The next morning around 8am we got out Tomo’s surf boards and went to the beach. I was tossed back and forth by the waves, eventually getting knocked off in front of my board that came crashing into me when it got caught in a huge wave. It cracked me in the ribs, knocking the wind out of me and generally convincing me that the Pacific Ocean didn’t want me back. I crawled out and laid on the beach in pain and waited for Tomo, who also got cracked by the board in his jaw. We limped back to the car after about an hour and a half; my whole body was raw and pink and sore, but I managed to smile for this picture as evidence of the trip.
We made it back to Tomo’s house, where I tried to shower but was basically unable to touch my body without screaming. We sat around for a few more hours; I wasn’t sure what we were waiting for, but eventually I figured out that Tomo’s dancing lessons weren’t until late in the evening, and that I would have to wait until the following day to do any Tokyo exploration on my own. I snapped some pictures of Tomo dancing, and played some games on my phone and basically tried to pass the time. When the lessons were almost finished it occurred to me to check if there was wifi around; I had gotten so used to assuming there wouldn’t be that I hadn’t even bothered to check. And there was, and it was fast with a strong signal. And which I was about to leave. I shot off an email or two and then logged back out.
It took another hour or so to get into Tokyo, at a rather large apartment that was clearly the business headquarters for Tomo’s old construction and carpentry business, cluttered with old paperwork and even older computers. Kosuke met up with us there, and brought my luggage, which was wonderful to have back in my possession. The apartment was not where I’d be living, and was currently occupied by Tomo’s daughter, who met up with us along with Tomo’s nephew (making them my Aunt and Uncle, respectively, though both were younger than me) at an Izakaya/Karaoke bar near the apartment.
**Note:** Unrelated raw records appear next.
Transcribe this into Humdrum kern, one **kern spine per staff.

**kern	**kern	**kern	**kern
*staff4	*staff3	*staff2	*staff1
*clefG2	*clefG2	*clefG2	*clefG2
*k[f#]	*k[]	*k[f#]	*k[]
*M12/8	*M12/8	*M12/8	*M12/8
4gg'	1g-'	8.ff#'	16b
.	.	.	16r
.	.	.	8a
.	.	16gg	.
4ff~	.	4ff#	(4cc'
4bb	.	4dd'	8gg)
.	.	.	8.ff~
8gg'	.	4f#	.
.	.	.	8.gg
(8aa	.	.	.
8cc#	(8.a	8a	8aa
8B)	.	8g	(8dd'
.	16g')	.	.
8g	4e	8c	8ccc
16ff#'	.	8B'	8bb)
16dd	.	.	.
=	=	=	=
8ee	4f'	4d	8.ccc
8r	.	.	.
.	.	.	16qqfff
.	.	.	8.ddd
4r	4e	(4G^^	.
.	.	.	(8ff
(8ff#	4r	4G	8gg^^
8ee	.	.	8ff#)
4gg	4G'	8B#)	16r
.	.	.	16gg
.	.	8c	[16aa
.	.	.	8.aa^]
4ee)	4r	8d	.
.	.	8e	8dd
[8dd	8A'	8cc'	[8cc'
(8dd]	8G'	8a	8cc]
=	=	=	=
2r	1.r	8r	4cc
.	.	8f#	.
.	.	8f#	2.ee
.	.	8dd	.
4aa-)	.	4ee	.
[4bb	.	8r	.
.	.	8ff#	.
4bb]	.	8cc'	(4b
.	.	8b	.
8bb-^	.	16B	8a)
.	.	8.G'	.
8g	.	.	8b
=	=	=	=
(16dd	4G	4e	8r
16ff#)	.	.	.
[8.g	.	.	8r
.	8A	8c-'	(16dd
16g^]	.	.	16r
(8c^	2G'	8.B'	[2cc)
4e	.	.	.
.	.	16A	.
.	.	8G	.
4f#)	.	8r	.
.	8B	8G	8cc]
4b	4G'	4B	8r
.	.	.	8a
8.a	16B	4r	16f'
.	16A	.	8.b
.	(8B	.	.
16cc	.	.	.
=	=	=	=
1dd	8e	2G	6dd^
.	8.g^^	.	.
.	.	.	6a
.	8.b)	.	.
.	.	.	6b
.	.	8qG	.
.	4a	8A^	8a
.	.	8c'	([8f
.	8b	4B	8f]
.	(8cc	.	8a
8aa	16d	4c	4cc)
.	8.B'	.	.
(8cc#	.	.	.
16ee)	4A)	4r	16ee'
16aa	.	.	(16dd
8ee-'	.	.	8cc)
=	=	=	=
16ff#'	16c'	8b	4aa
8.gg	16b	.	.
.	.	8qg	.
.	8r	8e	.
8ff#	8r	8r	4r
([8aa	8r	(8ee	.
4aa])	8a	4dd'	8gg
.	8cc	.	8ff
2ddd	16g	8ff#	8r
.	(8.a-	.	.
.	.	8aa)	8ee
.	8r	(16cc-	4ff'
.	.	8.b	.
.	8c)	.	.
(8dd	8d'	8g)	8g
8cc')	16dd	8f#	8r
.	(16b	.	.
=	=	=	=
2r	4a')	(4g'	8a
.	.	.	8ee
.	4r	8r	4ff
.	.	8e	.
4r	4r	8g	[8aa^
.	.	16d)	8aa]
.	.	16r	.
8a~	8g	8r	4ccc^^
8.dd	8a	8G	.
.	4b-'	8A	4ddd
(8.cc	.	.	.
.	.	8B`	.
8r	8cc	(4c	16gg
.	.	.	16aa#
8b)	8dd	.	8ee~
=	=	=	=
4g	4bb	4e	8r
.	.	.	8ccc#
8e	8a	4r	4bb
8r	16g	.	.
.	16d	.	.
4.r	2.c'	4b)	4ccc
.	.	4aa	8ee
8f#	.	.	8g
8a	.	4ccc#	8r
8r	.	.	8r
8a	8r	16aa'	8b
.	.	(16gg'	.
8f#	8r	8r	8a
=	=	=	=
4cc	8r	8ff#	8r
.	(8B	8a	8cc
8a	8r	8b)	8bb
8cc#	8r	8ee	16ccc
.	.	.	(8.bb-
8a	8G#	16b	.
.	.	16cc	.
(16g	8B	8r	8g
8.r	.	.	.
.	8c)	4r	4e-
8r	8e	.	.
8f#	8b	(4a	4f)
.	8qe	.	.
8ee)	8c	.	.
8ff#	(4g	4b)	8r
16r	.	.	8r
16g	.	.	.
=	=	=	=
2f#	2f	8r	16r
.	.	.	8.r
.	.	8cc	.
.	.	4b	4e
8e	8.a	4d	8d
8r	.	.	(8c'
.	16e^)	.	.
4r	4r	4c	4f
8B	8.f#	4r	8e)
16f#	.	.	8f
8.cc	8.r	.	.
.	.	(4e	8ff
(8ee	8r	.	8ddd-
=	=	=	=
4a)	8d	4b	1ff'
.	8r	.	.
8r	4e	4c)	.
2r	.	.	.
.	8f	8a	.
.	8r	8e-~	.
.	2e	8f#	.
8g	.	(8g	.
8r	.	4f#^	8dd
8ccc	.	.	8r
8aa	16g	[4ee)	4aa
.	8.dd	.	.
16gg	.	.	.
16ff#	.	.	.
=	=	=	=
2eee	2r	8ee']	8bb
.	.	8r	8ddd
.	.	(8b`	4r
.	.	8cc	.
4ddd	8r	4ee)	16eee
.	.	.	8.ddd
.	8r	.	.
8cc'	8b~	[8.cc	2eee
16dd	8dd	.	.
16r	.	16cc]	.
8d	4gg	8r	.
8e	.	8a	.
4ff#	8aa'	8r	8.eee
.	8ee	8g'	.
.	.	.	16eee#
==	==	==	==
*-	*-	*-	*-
Everyone in the place knew Tomo well, and I settled in for another night of drinking heavy drinking on Tomo’s dime.
At this point, almost 4 days into the trip, I had yet to spend a dime of my own money apart from the fumbled phone calls in the airport.
They convinced me to sing a song, and they happened to have Bryan Adams, and though no one in the place knew the song I belted it out with some major feeling.
The red lantern says “izakaya” which means it serves drinks and Japanese bar food.
I have no idea what to do with a traditional Japanese toilet. I didn’t even try.
At a certain point, people got very drunk and asked to put on my hat and glasses and tried to look like me. Apparently I look like a goofy Asian nerd even to Japanese people.
After they took pictures looking like me I felt comfortable enough to take a picture with the hostess of the bar, who was in very thick makeup. She then served us a plate of fried chicken, and yelled “MY CHICKEN” loudly as she laid it down.
That night we slept on the floor of the construction shop. My body ached and I was unable to find a way to lay down without hurting badly. I eventually passed out from exhaustion. It took me twenty minutes to sit up the next morning, and another 45 minutes to delicately shower. It would be the last hot shower I would take in Japan.
Tomo took Kosuke and I to the little apartment in Aoi. It was entirely empty- no furniture whatsoever, no toilet paper, no hot water. It had two rooms, each with a working air conditioner. We brought a thin futon over from Tomo’s other apartment, and luckily I had packed some toilet paper in my luggage (which they laughed at, but damn it it was a good thing I was prepared). Tomo then handed over the keys, and the place was mine. Kosuke and I went back to Minami-Senju, and started to plan out the next few days.